Now in her early sixties, Naghma has spent more than four decades singing through the wars and heartbreak that have shaped modern Afghanistan. Her voice has been a companion to generations who’ve lived through exile, loss, and longing. “My life story is truly tragic,” she said in an interview with The New York Times. “We were five brothers and three sisters. All of my brothers were killed serving in the army. One sister was killed in Kabul. Only one sister is still alive.”
Despite all this, Naghma’s presence is radiant — her laugh quick, her smile dazzling. She continues to perform across Europe, Asia, and the Middle East, even as she’s unable to return home to sing. Since the Taliban regained control of Kabul in 2021 and banned music once again, her songs have become a bridge between Afghans in exile and those still enduring silence.
For many, Naghma is more than a singer. She’s a voice that speaks when others cannot. At her concerts, fans describe her as a champion for women, for the displaced, for a nation still searching for its rhythm. One attendee told the Times, “I love her poetry. She sings for the country and for women. She paved the way for many other young artists to come forward, and she tolerated beatings and insults for her singing.”

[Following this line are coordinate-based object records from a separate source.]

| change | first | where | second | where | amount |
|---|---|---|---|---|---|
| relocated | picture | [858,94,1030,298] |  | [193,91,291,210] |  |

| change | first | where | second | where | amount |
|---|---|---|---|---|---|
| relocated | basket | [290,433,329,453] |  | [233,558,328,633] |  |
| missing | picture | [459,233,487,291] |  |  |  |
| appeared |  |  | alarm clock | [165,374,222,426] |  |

Her music has always carried messages of resistance, even when disguised as lullabies or love songs. In 2013, when the Taliban were still an insurgent force, she recorded an a cappella plea:
“Please don’t destroy my school,
I need to be educated,
I am an Afghan girl.”
She’s performed similar songs since, using her voice to ask for what many girls in Afghanistan can no longer say aloud — the right to learn, to live, to dream.
But Naghma’s journey has never been simple. As a young performer in the late 1970s, she joined Radio Afghanistan, where she met her first husband, Mangal, and became half of the country’s most beloved musical duo—their songs of love and longing filled airwaves at a time when music itself became political. Under communist rule, singers were celebrated yet controlled, expected to perform for government events and the military.

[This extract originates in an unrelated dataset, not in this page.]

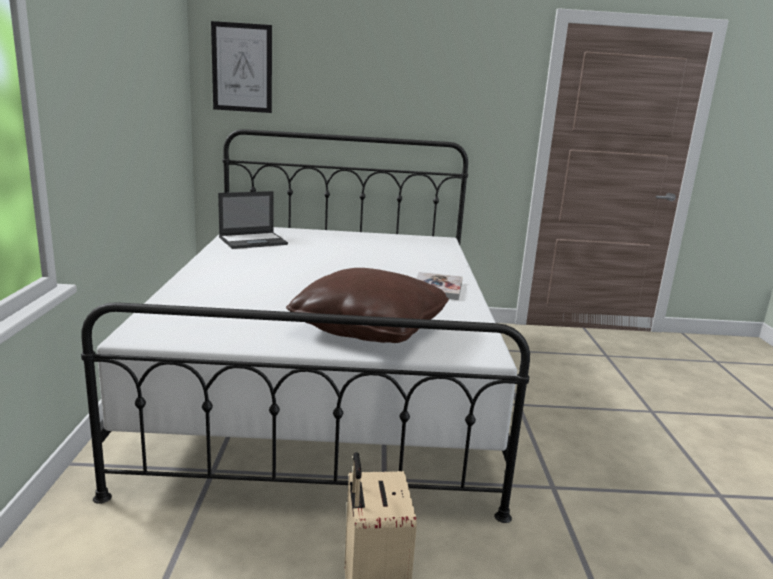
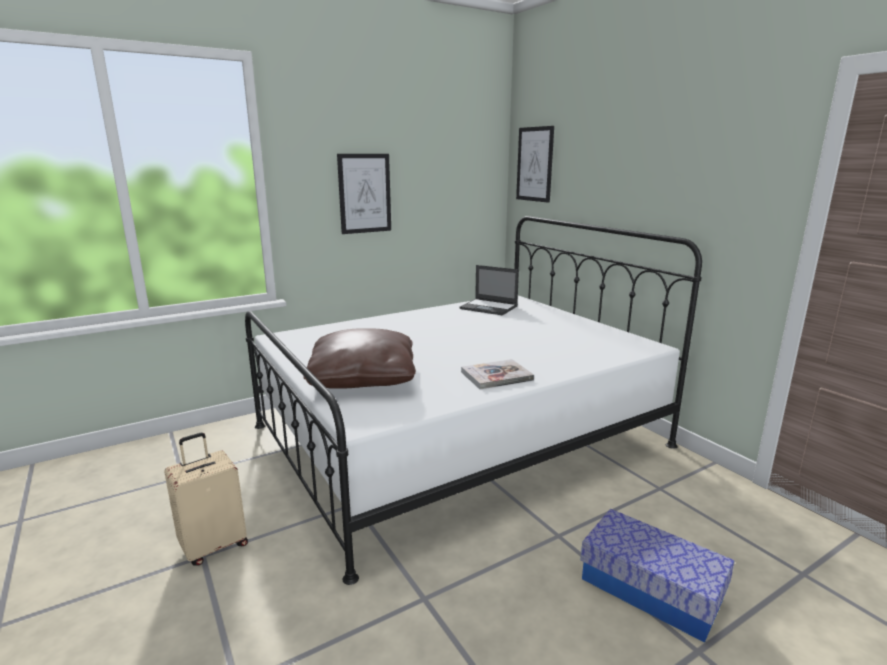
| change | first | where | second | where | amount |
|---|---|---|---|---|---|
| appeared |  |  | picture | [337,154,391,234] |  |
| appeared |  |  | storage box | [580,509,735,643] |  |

Naghma recalled being ordered to record songs meant to boost morale, even while she was grieving her sister’s death — a tragedy she believes was meant for her.
Soon after, she fled Kabul with her children, beginning a life in exile that took her from Pakistan to Dubai, and eventually to the United States. Along the way, she kept singing — for refugees, for the Afghan diaspora, for the country she could not return to freely.
Now living in Sacramento, she still feels that ache of distance. In her interview, she spoke of mentoring a friend’s daughter in Afghanistan, a girl who became depressed after being barred from school. “With leaders like the current ones, how can I give women a message when I’m sitting here, and over there, the girls are not able to go to school, and the women have no rights?”
Even so, her hope flickers through her songs. At her London concert, she told the crowd, “I want to sing for you songs that will take you back to Afghanistan and give you love for one another.” Her voice rose through the hall, carrying the words:
“From these high mountains
I will fill your laps
With mulberries, pine nuts,
And blessings, poured freely.”
For Afghans listening that night — and for those scattered across the world — it was more than a performance. It was a reminder that even when silence is forced upon a people, someone will always find a way to sing.